Rough description of how it works:

  1. input table is stored in temporary DB
  2. loop over original rows
    current row is stored in Flow Variables
    rows to compare against are stored in table (after step 3)
  3. DB Query to get current state of table
    optimisations: queries rows that have not been cleared or checked before; skips on empty table; skips if current row is cleared; (same as Python script)
  4. checks cases (this is the ugly part; hidden in the Metanode)
  5. skips iteration if no match is found
  6. matching rows are sorted to original order, then filtered down to 1 row to make sure only pairs are changed
  7. current row is added to table, both rows are set to cleared="Yes" via Rule Engine
  8. updates status of the pair
  9. after Loop End, final table is queried from the DB



row_comparison.knwf (142.9 KB)

5 Likes

Nice one @Thyme . Using a DB Join is definitely an alternative when we want to compare data with multiple rows. The join is doing the loop for you. I just did not have the “Thyme” to explore this. It’s a 116-posts trying to get this to work for 1 method :smiley: Rules were changed, rules were added, rules needed clarifications, sample data was changed… Just did not have the energy to try something else.

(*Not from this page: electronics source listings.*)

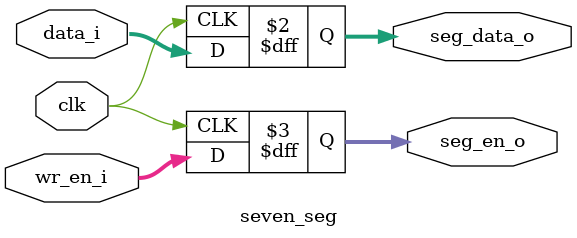
<source format=v>
module seven_seg( 
	input[7:0] data_i,
	input[SEG_CNT-1:0] wr_en_i,
	input clk,
	
	output reg[7:0] seg_data_o,
	output reg[SEG_CNT-1:0] seg_en_o
);

parameter SEG_CNT = 4;

always @(posedge clk)
begin
	seg_en_o <= wr_en_i;
	seg_data_o <= data_i;
end

endmodule
</source>
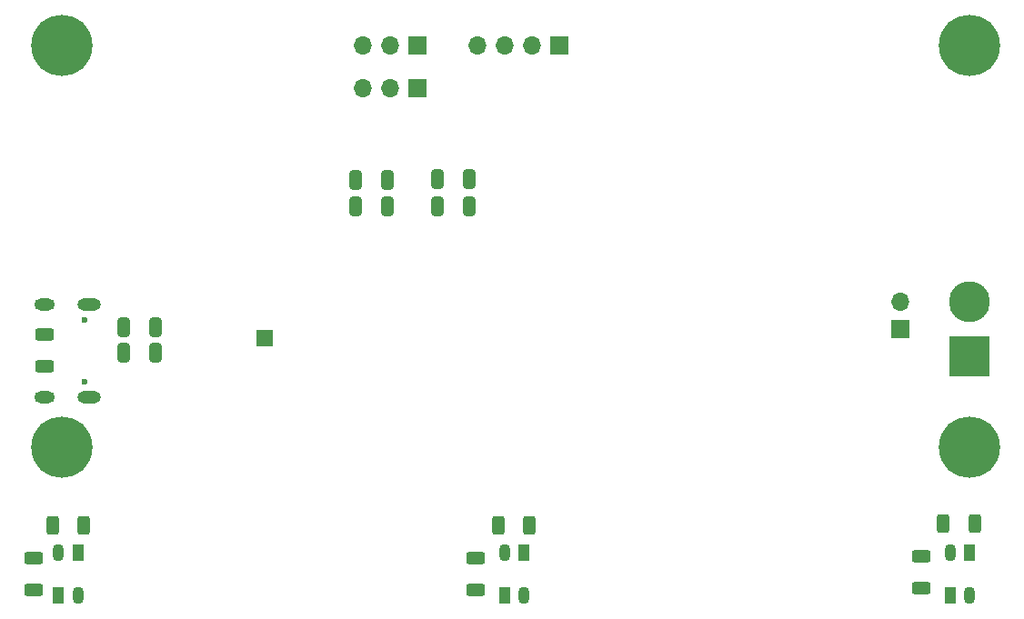
<source format=gbs>
G04 #@! TF.GenerationSoftware,KiCad,Pcbnew,7.0.8*
G04 #@! TF.CreationDate,2023-10-29T22:23:11+01:00*
G04 #@! TF.ProjectId,sumec,73756d65-632e-46b6-9963-61645f706362,rev?*
G04 #@! TF.SameCoordinates,Original*
G04 #@! TF.FileFunction,Soldermask,Bot*
G04 #@! TF.FilePolarity,Negative*
%FSLAX46Y46*%
G04 Gerber Fmt 4.6, Leading zero omitted, Abs format (unit mm)*
G04 Created by KiCad (PCBNEW 7.0.8) date 2023-10-29 22:23:11*
%MOMM*%
%LPD*%
G01*
G04 APERTURE LIST*
G04 Aperture macros list*
%AMRoundRect*
0 Rectangle with rounded corners*
0 $1 Rounding radius*
0 $2 $3 $4 $5 $6 $7 $8 $9 X,Y pos of 4 corners*
0 Add a 4 corners polygon primitive as box body*
4,1,4,$2,$3,$4,$5,$6,$7,$8,$9,$2,$3,0*
0 Add four circle primitives for the rounded corners*
1,1,$1+$1,$2,$3*
1,1,$1+$1,$4,$5*
1,1,$1+$1,$6,$7*
1,1,$1+$1,$8,$9*
0 Add four rect primitives between the rounded corners*
20,1,$1+$1,$2,$3,$4,$5,0*
20,1,$1+$1,$4,$5,$6,$7,0*
20,1,$1+$1,$6,$7,$8,$9,0*
20,1,$1+$1,$8,$9,$2,$3,0*%
G04 Aperture macros list end*
%ADD10C,5.700000*%
%ADD11RoundRect,0.250000X-0.550000X-0.550000X0.550000X-0.550000X0.550000X0.550000X-0.550000X0.550000X0*%
%ADD12R,3.800000X3.800000*%
%ADD13C,3.800000*%
%ADD14R,1.700000X1.700000*%
%ADD15O,1.700000X1.700000*%
%ADD16C,0.600000*%
%ADD17O,2.204000X1.104000*%
%ADD18O,1.904000X1.104000*%
%ADD19RoundRect,0.250000X-0.625000X0.312500X-0.625000X-0.312500X0.625000X-0.312500X0.625000X0.312500X0*%
%ADD20RoundRect,0.250000X0.312500X0.625000X-0.312500X0.625000X-0.312500X-0.625000X0.312500X-0.625000X0*%
%ADD21RoundRect,0.250000X-0.325000X-0.650000X0.325000X-0.650000X0.325000X0.650000X-0.325000X0.650000X0*%
%ADD22RoundRect,0.275000X0.275000X0.525000X-0.275000X0.525000X-0.275000X-0.525000X0.275000X-0.525000X0*%
%ADD23O,1.100000X1.600000*%
%ADD24RoundRect,0.250000X0.625000X-0.312500X0.625000X0.312500X-0.625000X0.312500X-0.625000X-0.312500X0*%
G04 APERTURE END LIST*
D10*
X154500000Y-48250000D03*
X239000000Y-85750000D03*
X154500000Y-85750000D03*
X239000000Y-48250000D03*
D11*
X173350000Y-75550000D03*
D12*
X239014000Y-77201400D03*
D13*
X239014000Y-72201400D03*
D14*
X200800000Y-48250000D03*
D15*
X198260000Y-48250000D03*
X195720000Y-48250000D03*
X193180000Y-48250000D03*
D14*
X187590000Y-52250000D03*
D15*
X185050000Y-52250000D03*
X182510000Y-52250000D03*
D14*
X232537000Y-74701400D03*
D15*
X232537000Y-72161400D03*
D14*
X187575000Y-48325000D03*
D15*
X185035000Y-48325000D03*
X182495000Y-48325000D03*
D16*
X156588000Y-73818000D03*
X156588000Y-79598000D03*
D17*
X157078000Y-72383000D03*
X157078000Y-81033000D03*
D18*
X152908000Y-72383000D03*
X152908000Y-81033000D03*
D19*
X234492800Y-95870300D03*
X234492800Y-98795300D03*
D20*
X239511300Y-92811600D03*
X236586300Y-92811600D03*
D21*
X189500000Y-60756800D03*
X192450000Y-60756800D03*
D22*
X197500000Y-95536000D03*
D23*
X197500000Y-99536000D03*
D22*
X195700000Y-99536000D03*
D23*
X195700000Y-95536000D03*
D22*
X156000000Y-95500000D03*
D23*
X156000000Y-99500000D03*
D22*
X154200000Y-99500000D03*
D23*
X154200000Y-95500000D03*
D21*
X181875000Y-60800000D03*
X184825000Y-60800000D03*
D20*
X156554900Y-93014800D03*
X153629900Y-93014800D03*
X198058500Y-92964000D03*
X195133500Y-92964000D03*
D19*
X151892000Y-96073500D03*
X151892000Y-98998500D03*
D21*
X160250000Y-76911200D03*
X163200000Y-76911200D03*
D19*
X193040000Y-96073500D03*
X193040000Y-98998500D03*
D21*
X181875000Y-63250000D03*
X184825000Y-63250000D03*
X160250000Y-74523600D03*
X163200000Y-74523600D03*
D22*
X239000000Y-95500000D03*
D23*
X239000000Y-99500000D03*
D22*
X237200000Y-99500000D03*
D23*
X237200000Y-95500000D03*
D24*
X152908000Y-78170500D03*
X152908000Y-75245500D03*
D21*
X189500000Y-63246000D03*
X192450000Y-63246000D03*
M02*

</source>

I’m glad that someone did it that way too.

2 Likes

Yeah, I’ve been following this thread loosely since the beginning. It’s been quite a ride. :sweat_smile:

We could definitely let the DB do the case checking for us, but I didn’t want to node golf this. Other people need to be able to wrap their head around it after all!
Using an H2 DB is a neat big trick, which been a lot easier to learn than recursive loops. Thank you for showing me that one @bruno29a =)

4 Likes

thanks a lot @Thyme.

But as of now it is working fine with python script node. if required i will use the above workflow also.

Thanks.

So @Abhiram … is it resolved?

Hi @bruno29a ,

As of now i am following your approach, it is working.

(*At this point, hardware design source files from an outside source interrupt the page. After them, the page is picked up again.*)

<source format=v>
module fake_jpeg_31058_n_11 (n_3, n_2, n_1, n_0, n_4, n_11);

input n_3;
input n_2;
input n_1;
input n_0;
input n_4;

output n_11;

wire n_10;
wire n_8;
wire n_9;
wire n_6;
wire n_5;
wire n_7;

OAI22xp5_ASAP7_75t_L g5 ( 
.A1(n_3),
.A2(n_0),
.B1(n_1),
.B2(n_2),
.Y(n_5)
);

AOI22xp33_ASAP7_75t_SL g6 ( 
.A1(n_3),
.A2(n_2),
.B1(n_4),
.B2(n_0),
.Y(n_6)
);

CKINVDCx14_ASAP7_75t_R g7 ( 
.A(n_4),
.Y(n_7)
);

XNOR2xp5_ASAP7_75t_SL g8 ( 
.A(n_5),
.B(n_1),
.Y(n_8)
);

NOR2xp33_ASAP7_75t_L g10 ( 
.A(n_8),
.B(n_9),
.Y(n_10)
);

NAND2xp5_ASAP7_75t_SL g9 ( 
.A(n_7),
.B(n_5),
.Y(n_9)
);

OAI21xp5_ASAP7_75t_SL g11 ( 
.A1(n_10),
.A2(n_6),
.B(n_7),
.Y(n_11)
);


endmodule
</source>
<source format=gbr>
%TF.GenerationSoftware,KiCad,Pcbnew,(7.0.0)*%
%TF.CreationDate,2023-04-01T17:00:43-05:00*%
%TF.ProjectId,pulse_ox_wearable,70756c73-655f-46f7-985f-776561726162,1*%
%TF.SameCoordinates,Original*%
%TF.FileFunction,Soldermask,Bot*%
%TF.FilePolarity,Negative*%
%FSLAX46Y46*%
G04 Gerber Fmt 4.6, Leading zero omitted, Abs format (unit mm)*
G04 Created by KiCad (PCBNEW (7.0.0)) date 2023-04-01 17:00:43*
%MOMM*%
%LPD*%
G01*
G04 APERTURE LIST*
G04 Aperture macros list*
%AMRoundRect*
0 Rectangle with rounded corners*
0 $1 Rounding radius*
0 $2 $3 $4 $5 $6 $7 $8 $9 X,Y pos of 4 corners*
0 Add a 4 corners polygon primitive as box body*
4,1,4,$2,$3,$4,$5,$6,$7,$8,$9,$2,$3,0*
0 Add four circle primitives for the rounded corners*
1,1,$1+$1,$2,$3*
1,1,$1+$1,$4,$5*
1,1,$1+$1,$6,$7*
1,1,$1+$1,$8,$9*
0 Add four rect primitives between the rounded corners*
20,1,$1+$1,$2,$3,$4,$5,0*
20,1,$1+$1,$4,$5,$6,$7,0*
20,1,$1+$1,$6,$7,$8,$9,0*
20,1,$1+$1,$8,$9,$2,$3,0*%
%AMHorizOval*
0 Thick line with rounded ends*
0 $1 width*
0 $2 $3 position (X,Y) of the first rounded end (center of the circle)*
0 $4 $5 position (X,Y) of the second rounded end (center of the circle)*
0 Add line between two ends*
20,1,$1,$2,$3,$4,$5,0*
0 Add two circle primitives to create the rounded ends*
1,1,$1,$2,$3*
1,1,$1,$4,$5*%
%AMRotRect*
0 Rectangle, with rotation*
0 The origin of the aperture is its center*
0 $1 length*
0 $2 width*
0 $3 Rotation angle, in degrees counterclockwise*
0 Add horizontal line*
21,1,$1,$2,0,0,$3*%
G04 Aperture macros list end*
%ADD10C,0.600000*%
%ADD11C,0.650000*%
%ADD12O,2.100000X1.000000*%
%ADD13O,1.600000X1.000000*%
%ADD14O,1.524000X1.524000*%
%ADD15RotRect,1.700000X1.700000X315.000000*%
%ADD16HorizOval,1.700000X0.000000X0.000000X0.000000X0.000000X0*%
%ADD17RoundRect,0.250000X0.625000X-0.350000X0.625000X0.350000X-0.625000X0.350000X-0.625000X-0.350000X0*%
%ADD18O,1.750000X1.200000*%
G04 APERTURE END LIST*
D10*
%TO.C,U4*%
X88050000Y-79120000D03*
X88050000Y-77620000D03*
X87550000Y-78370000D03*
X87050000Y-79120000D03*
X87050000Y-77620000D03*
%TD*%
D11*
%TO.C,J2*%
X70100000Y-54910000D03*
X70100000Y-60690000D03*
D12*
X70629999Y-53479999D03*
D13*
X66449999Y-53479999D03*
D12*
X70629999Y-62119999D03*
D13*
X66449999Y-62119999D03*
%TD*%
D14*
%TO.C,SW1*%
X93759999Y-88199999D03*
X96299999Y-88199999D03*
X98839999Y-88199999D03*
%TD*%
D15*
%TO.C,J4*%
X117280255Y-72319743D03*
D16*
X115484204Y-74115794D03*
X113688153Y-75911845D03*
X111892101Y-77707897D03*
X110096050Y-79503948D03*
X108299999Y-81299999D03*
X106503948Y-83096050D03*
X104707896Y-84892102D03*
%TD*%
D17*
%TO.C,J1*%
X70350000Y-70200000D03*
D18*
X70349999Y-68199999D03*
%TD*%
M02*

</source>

As i am new to data analyst,
Can you help me that which things could need to be learn so that i can be strong in Data analyst. like i need to learn more on python as well as other tools(Knime etc) so can you suggest any ideas?

Hi @Abhiram , you can mark it as resolved by marking a post as solution. That way other users can easily find the solution, and the thread can be closed.

Regarding ways how you can learn Knime, what @iCFO suggested in your other thread is more or less what I would suggest too. @iCFO really did a good job there by giving different ways to do this

At least you are coming from Alteryx. I’ve not used any of these tools before. I’ve used Knime for about 1.5 years so far, and been active on the forum for just over a year (exactly 13 months). But Knime allowed me to do things that I have been doing manually for years, so I got very interested in it, and consequently, I used it heavily when I found out about it. In 2-3 weeks of using it, I learned about 90% of what I currently know. Like anything else in life, “practice makes perfect”.

2 Likes

@Abhiram Please select Brunos post as solution if you’re using his Python script. :slight_smile:

Speaking of solutions, here’s another one, using Recursive Loops:
It uses the same “kernel” for finding matching rows, with a minor modification. It uses fewer nodes and I can see it being faster than both the H2 version and the Python script, but for maintenance reasons, the Python solution is the one to go with.

How it works:

  1. split off first row (+turn it into Flow Variables to compare against other rows)
  2. find matches
    if there’s a match:
    a) first matching row scoots over to first row
    b) both rows status is set to “Yes”
  3. first row (and its match) are collected in the Loop End
  4. remaining rows go to step 1


row_comparison.knwf (282.4 KB)

1 Like

Thanks @Thyme for another solution or process

1 Like

This topic was automatically closed 7 days after the last reply. New replies are no longer allowed.